La controverse a éclaté suite à un article de ProPublica révélant que le VA avait retiré le cancer du sein masculin d’une liste de pathologies présumées liées au service militaire. Auparavant, cette présomption facilitait grandement l’accès à la couverture. Désormais, les quelque cent anciens combattants masculins diagnostiqués chaque année avec cette maladie doivent prouver un lien direct entre leur service et leur cancer, un fardeau souvent insurmontable.
Cette décision s’inscrit dans le sillage d’un décret présidentiel de Donald Trump intitulé : « Défendre les femmes contre l’extrémisme idéologique de genre et restaurer la vérité biologique au gouvernement fédéral ». Les démocrates dénoncent une politisation des soins aux anciens combattants.
« Il est clair avec cette décision que le VA a impitoyablement placé les calculs politiques et le respect de décrets non scientifiques au-dessus de ses obligations de fournir des soins aux anciens combattants », ont écrit les représentants dans une lettre adressée au secrétaire du VA, Doug Collins. Ils demandent également de connaître les preuves, si elles existent, sur lesquelles l’agence s’est basée pour ce changement.
Parallèlement, le sénateur Richard Blumenthal, démocrate du Connecticut, a déposé un projet de loi visant à imposer au gouvernement de rendre publiques les modifications apportées aux prestations pour les anciens combattants exposés à des toxines. « Cette mesure garantit des informations essentielles aux anciens combattants », a déclaré le sénateur, soulignant que cette transparence est particulièrement critique alors que le VA semble réduire la couverture de certaines conditions sans fondement scientifique.

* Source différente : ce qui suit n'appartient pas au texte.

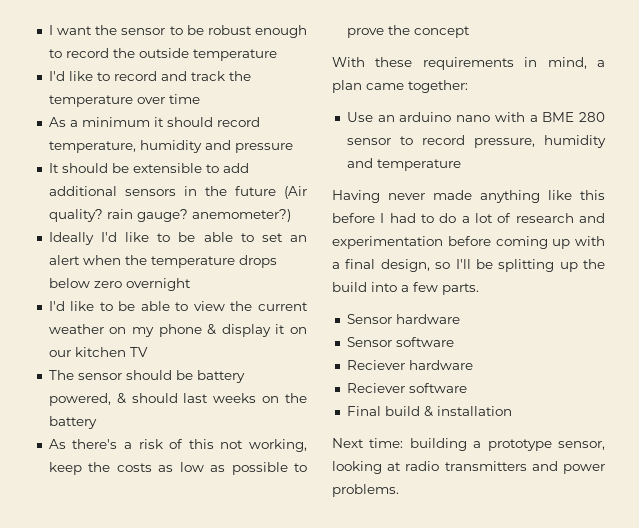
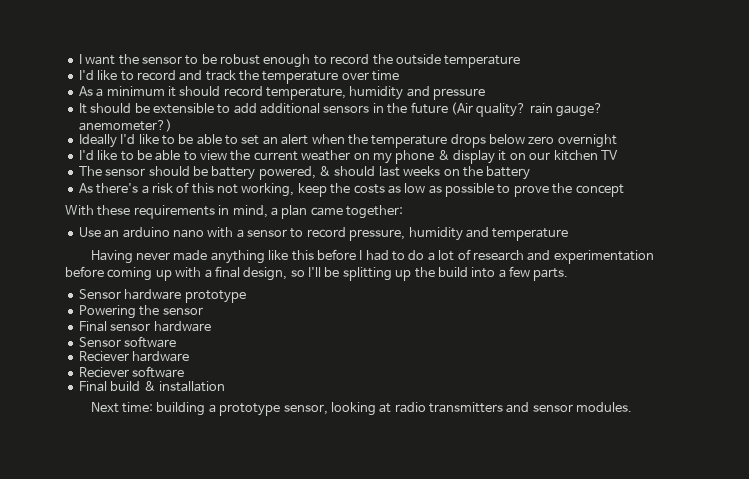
[542,112,605,122] BME 280 -> (244, 233) none
(460, 319) none -> [184,290,246,303] [78,305,203,319] [78,321,211,332] prototype // Powering the sensor // Final sensor hardware
[563,464,605,474] [332,484,399,497] power problems. -> [532,402,633,412] sensor modules.

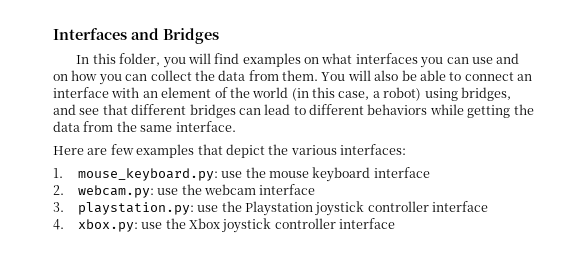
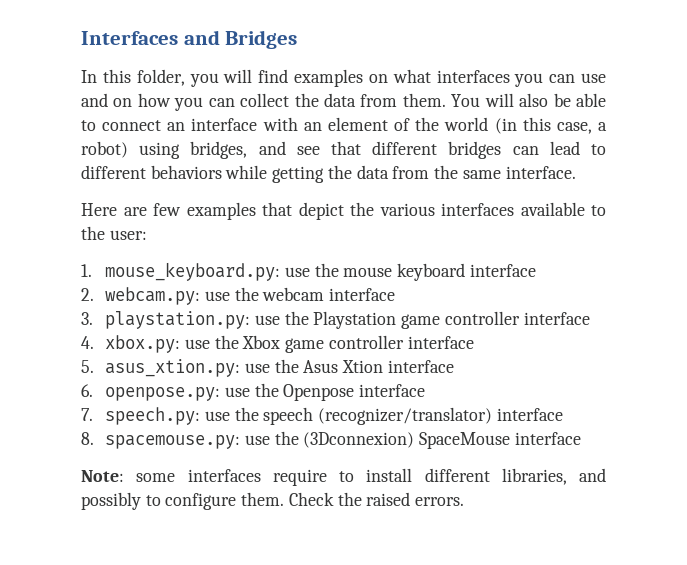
[340,144,406,155] interfaces: -> [441,202,606,216] [81,226,147,240] interfaces available to the user:
[315,201,365,216] joystick -> [401,314,441,329] game
[222,218,396,233] joystick controller interface -> [285,335,474,353] [81,359,454,377] [81,383,426,401] [81,407,563,425] [81,431,581,449] [81,468,606,486] [81,492,465,510] game controller interface // 5. asus_xtion.py: use the Asus Xtion interface // 6. openpose.py: use the Openpose interface // 7. speech.py: use the speech (recognizer/translator) interface // 8. spacemouse.py: use the (3Dconnexion) SpaceMouse interface // Note: some interfaces require to install different libraries, and possibly to configure them. Check the raised errors.

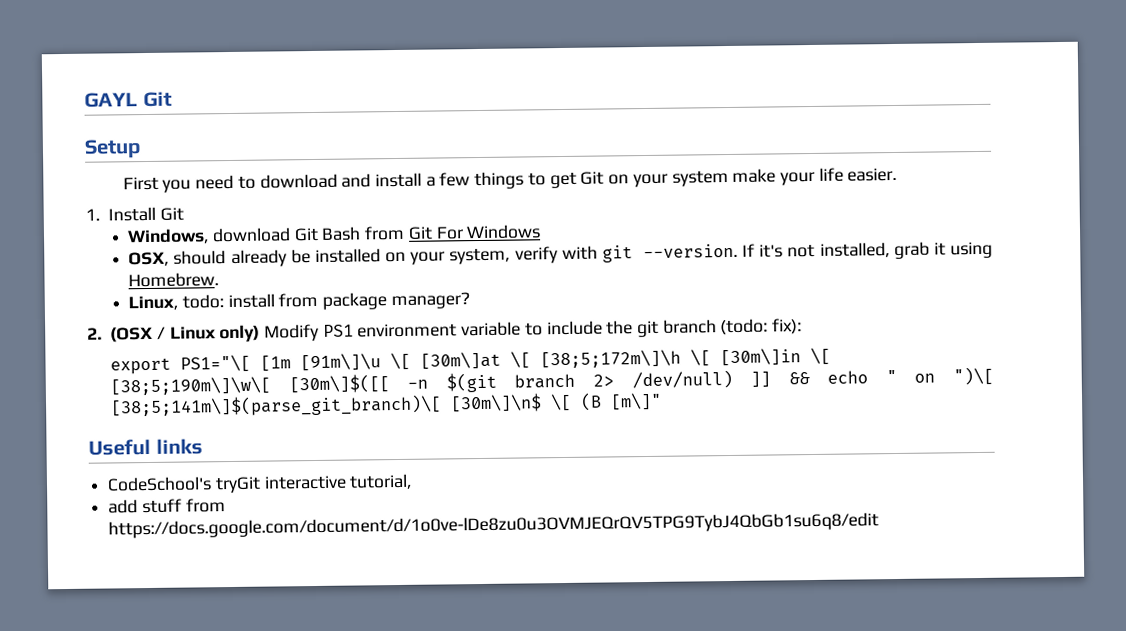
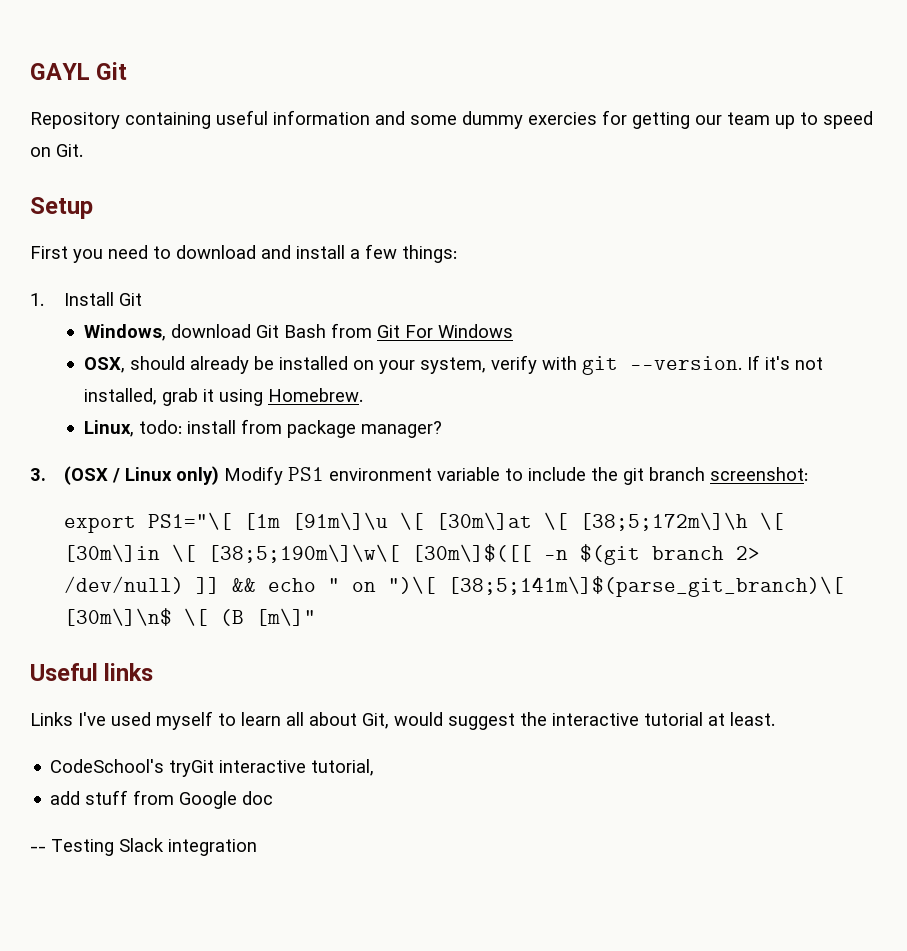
(172, 99) none -> [30,110,873,129] [30,144,83,157] // Repository containing useful information and some dummy exercies for getting our team up to speed on Git.
[474,167,898,190] things to get Git on your system make your life easier. -> [402,245,457,263] things:
[87,327,102,340] 2. -> [30,468,46,481] 3.
[720,318,803,336] (todo: fix): -> [709,467,808,481] screenshot:
(203, 446) none -> [30,711,775,730] // Links I've used myself to learn all about Git, would suggest the interactive tutorial at least.
[108,512,880,539] https://docs.google.com/document/d/1o0ve-lDe8zu0u3OVMJEQrQV5TPG9TybJ4QbGb1su6q8/edit -> [179,791,274,809] [30,838,257,856] Google doc // -- Testing Slack integration

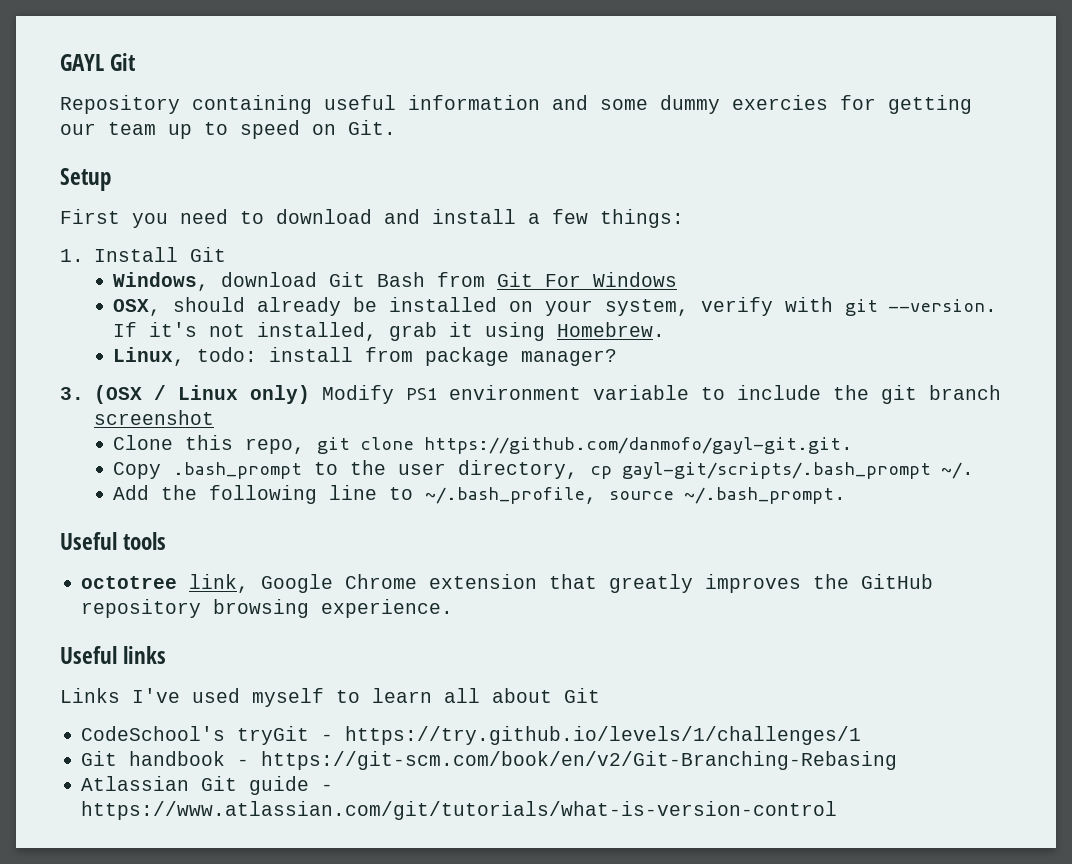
[709,467,808,481] [63,512,784,533] [63,544,760,565] [63,576,844,597] [63,608,316,626] screenshot: // export PS1="\[ [1m [91m\]\u \[ [30m\]at \[ [38;5;172m\]\h \[ [30m\]in \[ [38;5;190m\]\w\[ [30m\]$([[ -n $(git branch 2> /dev/null) ]] && echo " on ")\[ [38;5;141m\]$(parse_git_branch)\[ [30m\]\n$ \[ (B [m\]" -> [93,410,214,425] [113,435,854,454] [113,460,975,479] [113,485,847,504] [60,532,167,550] [81,574,934,593] [81,599,454,618] screenshot // Clone this repo, git clone https://github.com/danmofo/gayl-git.git. // Copy .bash_prompt to the user directory, cp gayl-git/scripts/.bash_prompt ~/. // Add the following line to ~/.bash_profile, source ~/.bash_prompt. // Useful tools // octotree link, Google Chrome extension that greatly improves the GitHub repository browsing experience.
[362,712,775,730] [50,759,375,777] [50,790,274,809] [30,838,257,856] Git, would suggest the interactive tutorial at least. // CodeSchool's tryGit interactive tutorial, // add stuff from Google doc // -- Testing Slack integration -> [564,688,600,703] [81,726,862,745] [81,751,898,770] [81,776,334,795] [81,801,838,820] Git // CodeSchool's tryGit - https://try.github.io/levels/1/challenges/1 // Git handbook - https://git-scm.com/book/en/v2/Git-Branching-Rebasing // Atlassian Git guide - https://www.atlassian.com/git/tutorials/what-is-version-control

Le VA a défendu sa nouvelle politique, affirmant que les soins et les avantages continueraient d’être fournis à tout vétéran capable de démontrer un lien de service avec sa maladie. « Nous encourageons également tous les anciens combattants atteints d’un cancer du sein qui estiment que leur santé a pu être affectée par leur service militaire à soumettre une demande d’indemnisation pour invalidité », a déclaré le porte-parole du VA, Pete Kasperowicz.
Cependant, le processus de preuve de ce lien de service peut être coûteux, comme l’a démontré l’adoption de la loi PACT (Promise to Address Comprehensive Toxics) sous l’administration Biden, qui a simplifié l’accès à la couverture pour les anciens combattants exposés à des substances toxiques. L’année précédente, le VA avait d’ailleurs ajouté le cancer du sein masculin à la liste des maladies couvertes, suite à l’examen de données scientifiques par un groupe d’experts, le classant dans la catégorie des « cancers de la reproduction » exigés par la loi PACT.
Le VA maintient que le cancer du sein masculin n’est pas un cancer de la reproduction au sens de la loi PACT, malgré les conclusions d’experts. Une affirmation jugée contestable par les démocrates, qui rappellent que la loi PACT est un texte contraignant et non une suggestion.
Malgré les assurances du secrétaire Collins que les avantages ne seraient pas réduits, les experts craignent que cette nouvelle politique n’entraîne des retards, voire des refus de soins, pour des anciens combattants dont la maladie est pourtant reconnue comme particulièrement mortelle chez les hommes, avec une prévalence en hausse.
Le projet de loi du sénateur Blumenthal, baptisé CLARITY (Presumptive Clear Legal Assessment and Review of Illnesses from Toxic Exposure Yields), obligerait le VA à créer un site web détaillant ses décisions concernant la couverture des maladies liées à l’exposition à des substances toxiques, renforçant ainsi la transparence du processus.